The potency of one’s god(s) is often thought of in direct proportion to the potency of the sacrifices those gods receive from their worshippers. A god that gets a thousand human sacrifices offered up to it - or for whom a thousand followers are willing to martyr themselves for - just seems more serious, and more significant, than a god to whom are offered (say) flowers.

To my mind, the story of Issac is, in effect, answering the question “why, if our (Hebrew) god is so all-powerful, is he not asking us to make the sort of extreme sacrifices our Moloch-worshipping enemies make? Is he not even more mighty and awe-inspiring, literally awe-full, than Moloch?” To which the answer is "well, he asked our founder to make that sacrifice, but then had mercy on us all and said animal sacrifices are ‘just as good’ ".

The ‘Lot’s wife into a pillar of salt’ story is a landscape origin myth like cultures have everywhere in the world.

Can you summarize in text?

No, a scapegoat is something different. A scapegoat is a goat they would load down with all their blame and such, then set loose into the wilderness and drive out of the town, thus driving away all the negativity. Sacrifices aren’t meant to be bad things, they’re supposed to be good things to show honor to God.

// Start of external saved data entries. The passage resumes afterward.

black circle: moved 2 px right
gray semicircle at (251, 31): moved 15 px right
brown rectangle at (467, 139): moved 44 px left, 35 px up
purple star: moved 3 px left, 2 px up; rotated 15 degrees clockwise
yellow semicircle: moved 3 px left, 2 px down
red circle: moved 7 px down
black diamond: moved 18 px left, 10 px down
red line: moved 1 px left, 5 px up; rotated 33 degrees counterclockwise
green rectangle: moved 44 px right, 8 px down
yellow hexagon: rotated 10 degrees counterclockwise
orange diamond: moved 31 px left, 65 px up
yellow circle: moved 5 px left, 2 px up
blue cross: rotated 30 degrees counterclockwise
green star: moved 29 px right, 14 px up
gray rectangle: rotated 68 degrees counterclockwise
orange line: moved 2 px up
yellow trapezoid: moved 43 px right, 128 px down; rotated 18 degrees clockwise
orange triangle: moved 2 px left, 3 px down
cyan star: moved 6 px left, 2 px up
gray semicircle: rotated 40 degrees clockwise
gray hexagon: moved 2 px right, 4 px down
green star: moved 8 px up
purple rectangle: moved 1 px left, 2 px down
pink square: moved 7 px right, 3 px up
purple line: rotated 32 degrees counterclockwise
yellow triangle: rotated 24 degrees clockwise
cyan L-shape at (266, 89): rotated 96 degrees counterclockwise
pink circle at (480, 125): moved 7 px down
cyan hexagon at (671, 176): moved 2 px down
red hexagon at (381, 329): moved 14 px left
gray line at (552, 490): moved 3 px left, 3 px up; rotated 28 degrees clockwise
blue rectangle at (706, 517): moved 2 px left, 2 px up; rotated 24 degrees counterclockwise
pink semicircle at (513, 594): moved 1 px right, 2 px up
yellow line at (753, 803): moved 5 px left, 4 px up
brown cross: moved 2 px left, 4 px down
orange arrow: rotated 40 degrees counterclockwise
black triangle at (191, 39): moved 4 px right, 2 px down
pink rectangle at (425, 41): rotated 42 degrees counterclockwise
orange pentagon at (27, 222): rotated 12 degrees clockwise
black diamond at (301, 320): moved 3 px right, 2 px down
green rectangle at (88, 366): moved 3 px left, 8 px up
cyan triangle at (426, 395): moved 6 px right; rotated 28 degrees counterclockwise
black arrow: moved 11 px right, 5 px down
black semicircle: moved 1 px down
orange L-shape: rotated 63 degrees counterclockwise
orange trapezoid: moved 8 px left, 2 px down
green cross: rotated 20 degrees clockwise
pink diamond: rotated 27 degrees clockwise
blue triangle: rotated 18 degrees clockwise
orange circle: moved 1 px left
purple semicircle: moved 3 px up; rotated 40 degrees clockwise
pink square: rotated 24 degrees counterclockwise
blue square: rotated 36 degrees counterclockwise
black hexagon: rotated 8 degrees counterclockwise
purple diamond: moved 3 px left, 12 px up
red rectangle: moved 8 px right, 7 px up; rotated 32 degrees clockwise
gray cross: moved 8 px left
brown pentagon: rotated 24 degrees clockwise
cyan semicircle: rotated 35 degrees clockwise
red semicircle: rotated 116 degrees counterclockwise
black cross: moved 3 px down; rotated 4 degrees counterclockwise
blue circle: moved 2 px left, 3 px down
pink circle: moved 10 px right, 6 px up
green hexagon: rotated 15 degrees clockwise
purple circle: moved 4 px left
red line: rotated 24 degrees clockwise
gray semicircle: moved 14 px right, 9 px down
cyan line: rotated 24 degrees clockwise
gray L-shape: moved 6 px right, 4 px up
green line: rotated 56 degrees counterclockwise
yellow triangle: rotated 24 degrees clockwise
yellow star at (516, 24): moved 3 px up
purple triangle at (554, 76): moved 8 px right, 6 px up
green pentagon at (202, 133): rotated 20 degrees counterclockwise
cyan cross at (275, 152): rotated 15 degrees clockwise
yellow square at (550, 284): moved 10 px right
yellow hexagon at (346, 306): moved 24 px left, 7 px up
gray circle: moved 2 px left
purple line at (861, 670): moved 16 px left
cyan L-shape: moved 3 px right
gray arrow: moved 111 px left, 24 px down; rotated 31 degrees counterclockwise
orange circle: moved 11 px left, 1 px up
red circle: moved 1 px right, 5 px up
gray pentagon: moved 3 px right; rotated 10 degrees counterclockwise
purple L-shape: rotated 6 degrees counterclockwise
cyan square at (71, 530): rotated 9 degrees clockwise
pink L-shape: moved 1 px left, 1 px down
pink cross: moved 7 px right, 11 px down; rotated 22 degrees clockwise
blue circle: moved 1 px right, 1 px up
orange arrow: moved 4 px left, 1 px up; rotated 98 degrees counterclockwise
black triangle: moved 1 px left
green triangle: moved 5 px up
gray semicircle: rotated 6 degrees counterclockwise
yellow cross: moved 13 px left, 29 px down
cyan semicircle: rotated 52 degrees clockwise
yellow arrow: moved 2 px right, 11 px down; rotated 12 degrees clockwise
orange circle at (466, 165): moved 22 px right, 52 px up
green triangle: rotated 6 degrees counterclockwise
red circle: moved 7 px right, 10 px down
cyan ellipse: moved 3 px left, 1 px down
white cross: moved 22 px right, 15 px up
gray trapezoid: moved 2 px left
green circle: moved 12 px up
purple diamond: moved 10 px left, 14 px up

Historically it was about child sacrifice. Inside of Judaism, it is about obeying God and having things turn out okay.
As for foreshadowing, if you look at a large enough set of writings after an event, you will always be about to pick out something supposed to predict the event. However there are many Messianic prophecies, and they all involve the Messiah becoming king and freeing his people - not getting killed before he even gets started.
The classic examples, already mentioned here, are the virgin birth, which comes from a misreading by the author of Matthew, and the trip to Bethlehem, which comes from the requirement that the Messiah be born in David’s city (and be descended from David which legitimizes him as a king.) Jesus inconveniently was born in the wrong place. The Nativity story is just about as plausible as Obama being born in Kenya.